Great Collection of Stories

Ciresi's work is funny and touching at the same time. Parts made me laugh out loud on the NYC Subway which is quite a feat. The people are so real - that you swear you know them. Just great!

An honest, beautiful, compelling collection

Rita Ciresi's talent as a writer of short stories is no more evident than in this collection, where her stories sing with language and emotion and details so realistic that you'll believe every sentence.SOMETIMES I DREAM IN ITALIAN is divided into two sections: Ragazza-Girl and Donna-Woman. Within each section, we are treated to the awkward life of Angel, who struggles to reconcile her origins with her present self - and her imagined future self.
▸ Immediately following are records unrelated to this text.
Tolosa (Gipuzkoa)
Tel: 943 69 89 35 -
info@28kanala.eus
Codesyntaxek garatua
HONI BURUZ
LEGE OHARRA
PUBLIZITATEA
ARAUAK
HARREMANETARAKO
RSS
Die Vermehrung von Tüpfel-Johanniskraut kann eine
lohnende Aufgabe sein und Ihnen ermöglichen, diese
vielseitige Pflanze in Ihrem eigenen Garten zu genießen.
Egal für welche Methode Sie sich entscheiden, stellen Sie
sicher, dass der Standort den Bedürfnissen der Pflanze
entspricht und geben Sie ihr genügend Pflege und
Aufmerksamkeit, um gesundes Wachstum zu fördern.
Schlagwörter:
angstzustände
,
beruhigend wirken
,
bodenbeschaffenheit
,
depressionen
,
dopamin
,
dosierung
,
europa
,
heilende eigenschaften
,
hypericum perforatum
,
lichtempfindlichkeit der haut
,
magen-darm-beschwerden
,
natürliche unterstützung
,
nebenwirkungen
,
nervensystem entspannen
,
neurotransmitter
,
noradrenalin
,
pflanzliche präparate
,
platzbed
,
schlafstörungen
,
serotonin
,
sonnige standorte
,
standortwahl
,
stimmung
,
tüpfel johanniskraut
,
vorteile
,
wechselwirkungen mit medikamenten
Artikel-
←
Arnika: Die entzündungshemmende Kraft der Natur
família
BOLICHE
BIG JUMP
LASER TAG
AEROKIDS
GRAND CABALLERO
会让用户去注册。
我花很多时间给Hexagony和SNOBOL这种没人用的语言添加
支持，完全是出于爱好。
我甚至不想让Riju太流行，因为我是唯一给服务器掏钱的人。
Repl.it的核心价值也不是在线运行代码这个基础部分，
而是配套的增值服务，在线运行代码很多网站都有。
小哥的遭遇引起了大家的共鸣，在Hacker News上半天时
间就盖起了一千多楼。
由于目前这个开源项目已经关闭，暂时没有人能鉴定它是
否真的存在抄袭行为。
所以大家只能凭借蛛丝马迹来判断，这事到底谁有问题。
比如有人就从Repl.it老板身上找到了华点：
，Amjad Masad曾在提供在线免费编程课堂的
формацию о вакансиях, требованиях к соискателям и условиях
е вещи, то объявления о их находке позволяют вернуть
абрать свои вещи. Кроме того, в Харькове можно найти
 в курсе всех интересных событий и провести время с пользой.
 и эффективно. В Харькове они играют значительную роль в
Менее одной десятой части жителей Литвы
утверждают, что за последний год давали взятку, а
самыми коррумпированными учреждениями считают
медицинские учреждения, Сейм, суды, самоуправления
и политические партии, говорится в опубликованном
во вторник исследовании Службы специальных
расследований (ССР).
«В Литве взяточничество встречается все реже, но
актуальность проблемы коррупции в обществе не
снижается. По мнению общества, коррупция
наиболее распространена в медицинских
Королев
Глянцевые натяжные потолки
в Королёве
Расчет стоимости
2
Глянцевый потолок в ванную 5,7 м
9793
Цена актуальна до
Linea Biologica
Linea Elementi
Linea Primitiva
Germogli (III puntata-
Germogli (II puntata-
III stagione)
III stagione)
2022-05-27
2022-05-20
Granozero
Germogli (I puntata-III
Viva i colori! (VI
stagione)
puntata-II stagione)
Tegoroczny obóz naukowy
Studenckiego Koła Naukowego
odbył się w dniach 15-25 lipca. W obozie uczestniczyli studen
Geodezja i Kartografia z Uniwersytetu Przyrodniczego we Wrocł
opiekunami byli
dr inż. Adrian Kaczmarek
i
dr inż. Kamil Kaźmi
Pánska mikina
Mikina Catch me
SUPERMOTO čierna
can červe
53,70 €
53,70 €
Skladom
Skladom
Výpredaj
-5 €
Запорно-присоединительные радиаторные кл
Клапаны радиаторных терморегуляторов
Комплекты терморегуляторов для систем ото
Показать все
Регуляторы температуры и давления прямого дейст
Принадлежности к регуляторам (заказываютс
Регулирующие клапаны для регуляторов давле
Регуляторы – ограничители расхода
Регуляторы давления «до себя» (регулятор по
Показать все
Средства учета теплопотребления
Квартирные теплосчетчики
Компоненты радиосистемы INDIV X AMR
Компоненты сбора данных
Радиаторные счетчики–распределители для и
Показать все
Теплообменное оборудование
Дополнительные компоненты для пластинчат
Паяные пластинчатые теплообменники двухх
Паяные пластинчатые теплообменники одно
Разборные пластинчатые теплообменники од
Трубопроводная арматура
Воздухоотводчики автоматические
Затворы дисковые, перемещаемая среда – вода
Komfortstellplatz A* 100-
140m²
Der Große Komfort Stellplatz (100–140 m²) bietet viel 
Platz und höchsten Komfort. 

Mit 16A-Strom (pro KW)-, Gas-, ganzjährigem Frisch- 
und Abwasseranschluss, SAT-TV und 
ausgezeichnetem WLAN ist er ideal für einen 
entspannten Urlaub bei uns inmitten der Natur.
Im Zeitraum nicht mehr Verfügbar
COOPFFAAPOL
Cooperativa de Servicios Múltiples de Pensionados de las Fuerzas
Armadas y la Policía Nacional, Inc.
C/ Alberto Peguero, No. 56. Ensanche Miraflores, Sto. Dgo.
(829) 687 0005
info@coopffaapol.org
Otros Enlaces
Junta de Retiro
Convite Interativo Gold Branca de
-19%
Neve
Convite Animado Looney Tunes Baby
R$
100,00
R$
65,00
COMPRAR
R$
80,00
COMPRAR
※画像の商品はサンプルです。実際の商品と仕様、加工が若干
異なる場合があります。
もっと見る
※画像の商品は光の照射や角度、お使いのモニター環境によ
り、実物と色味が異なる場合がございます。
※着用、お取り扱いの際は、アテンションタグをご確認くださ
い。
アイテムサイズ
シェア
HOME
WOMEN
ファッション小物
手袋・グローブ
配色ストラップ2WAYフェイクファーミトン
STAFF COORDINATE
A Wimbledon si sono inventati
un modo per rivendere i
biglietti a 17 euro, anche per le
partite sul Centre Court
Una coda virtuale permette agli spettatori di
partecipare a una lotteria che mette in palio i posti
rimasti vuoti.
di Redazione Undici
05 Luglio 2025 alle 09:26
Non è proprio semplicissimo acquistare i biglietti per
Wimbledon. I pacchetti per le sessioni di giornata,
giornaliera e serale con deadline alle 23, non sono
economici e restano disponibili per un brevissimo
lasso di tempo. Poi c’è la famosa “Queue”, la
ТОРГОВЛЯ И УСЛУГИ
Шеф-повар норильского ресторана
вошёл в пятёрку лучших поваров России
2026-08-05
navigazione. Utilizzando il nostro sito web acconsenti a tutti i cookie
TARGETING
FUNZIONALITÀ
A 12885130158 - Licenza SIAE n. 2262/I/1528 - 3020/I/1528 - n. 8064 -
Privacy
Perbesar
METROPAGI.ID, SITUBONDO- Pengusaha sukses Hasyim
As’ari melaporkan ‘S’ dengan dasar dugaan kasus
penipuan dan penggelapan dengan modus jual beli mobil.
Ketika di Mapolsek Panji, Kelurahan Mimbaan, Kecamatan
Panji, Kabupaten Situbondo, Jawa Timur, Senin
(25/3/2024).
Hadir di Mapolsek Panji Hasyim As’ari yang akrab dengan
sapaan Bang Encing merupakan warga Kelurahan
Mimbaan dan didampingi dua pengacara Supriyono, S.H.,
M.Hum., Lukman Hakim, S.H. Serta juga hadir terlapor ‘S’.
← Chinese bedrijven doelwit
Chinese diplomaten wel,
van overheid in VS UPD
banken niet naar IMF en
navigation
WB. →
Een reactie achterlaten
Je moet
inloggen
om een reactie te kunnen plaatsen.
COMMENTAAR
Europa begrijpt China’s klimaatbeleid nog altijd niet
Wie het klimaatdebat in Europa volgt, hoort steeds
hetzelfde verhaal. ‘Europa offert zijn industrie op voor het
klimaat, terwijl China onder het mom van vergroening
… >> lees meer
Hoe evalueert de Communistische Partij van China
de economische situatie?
Her Italian immigrant parents embarrass her and her sister Lina with their Old World ways and names. The girls just want to become glamorous, with underwear they'll throw out after one wearing and diamonds dripping from their necks. But their mother refuses to let them forget where they came from. As the two girls grow into disappointed women, with dreams they've had to adjust, Angel says (of German grammar, but it applies to her life), "I could not tell the who from the how and the where from the why." While I was reading this collection, I often laughed out loud, but, just as often, I felt the sorrow between the words.Although this book portrays an Italian-American family, you don't need to have interest in this American subculture to enjoy it. Ciresi's detailed description of these lives is so beautifully rendered that the humanity shows through the smallest gesture. This book is ultimately about family and its bonds, both liberating and restrictive. And about the dreams we have for ourselves.